[Exercises]
A – In the passage on love, what does love echo?
B – Write a continuation of the passage on love, starting right after its final line.

[Extract]

Spun into some reminiscing aunt's yarn?

Lamented and hungered on an ordinary girls' night out, with a few too many soda pops?

What if that's all it ever was? Just another sensory phenomenon?

Eschew. Weak.

Something we, by design, tailor into a great -- the greatest -- strength.

That we use as a digestible learning utility. To teach us in our need, in our passion, we uncover shockingly efficient self-mobility. It drives us to erect bridges, flatten nations, reach a distant lattice of untouchable sky. Overcome every obstacle that dares belittle it.

As such, is it not just as destructive, as superficial, as illusory and chemical as lust? As hatred?

Is it not simply appetite in another skin?

And yet we love to love most of all. We love to love because it is as sweet as a melting fringe of cotton candy on our tongue. It echoes the soft and smooth cheek of an infant. A dressing of lavender across the nose. It soothes us. It's peace. It whittles the chaos into something we can weaponize, instead of be threatened by. We turn the world into our sandbox with love.

With it, we can wash hell in the blanket of an infinite hanging garden.

....Or is it because a rose chooses to grow, hell makes room for others to dot the flower bed?

[Dataset section]
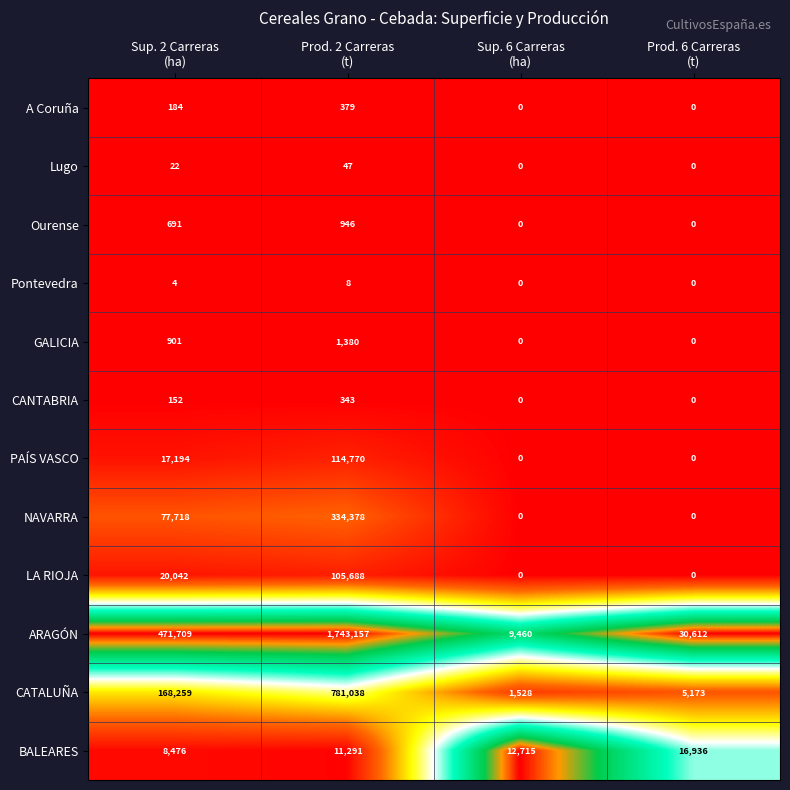

How many series are shown in this chart?

12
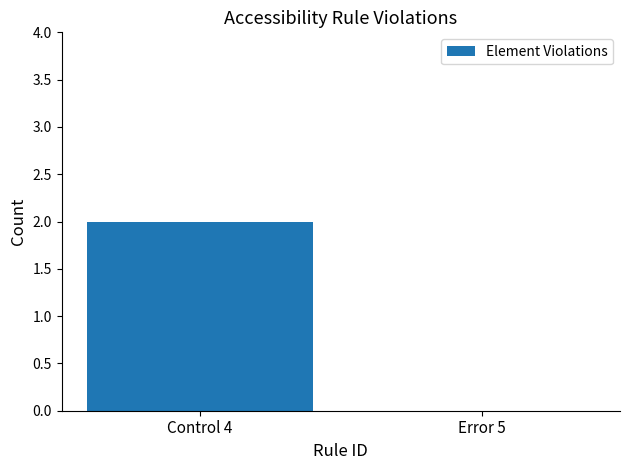

The value at Error 5 is 1. True or false?

False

[Answer set]
A – The soft and smooth cheek of an infant.

B –
ღ꧁ღ╭⊱ꕥ​


I think the one thing about Saya no Uta (aka: Song of Saya) that most prominently, most garishly fades in with clarity through the horror of its so-called 'Lovecraftian visual novel romance story', can be gleaned from its original classification as an H-game (aka: adult game, porn-ish thing, with boobies and stuff and very NSFL sex scenes with questionable ages in the equation). Something that has, some (including myself) may say, thankfully been cut/censored from the official Steam page that it was granted this August. Not to say it makes the game any less nauseating, or grim and gory.

Nothing about Saya no Uta is right in the head, it can appear.

The reason it has such a cult following, however, stems from the itching notion that it might just know that itself.

Gen Urobuchi has a fetish for deconstructing the sugar coating. Of revealing the rotting innards that reside within, only to peel that layer away and present something that, like many truths, exist somewhere in the middle. Because the truth, he proposes, doesn't just hurt. It slices you up, gouges your eyes while forcing your loved ones to watch, and then breaks your dreams into an unrecognizable puddle of festering sulfur. And yet it is there. We will never want to live without it. We just wait for it to come to us. And somehow, in some way, we can control what we make of it. And in that locus, there isn't paradise -- in many cases, there is not even a hint of hope; but there is definitely a story to tell, with a beginning, middle, and end.

And one thing we've been shown stories can do when told well: force us to look them in the eye and not blink until the credit crawl.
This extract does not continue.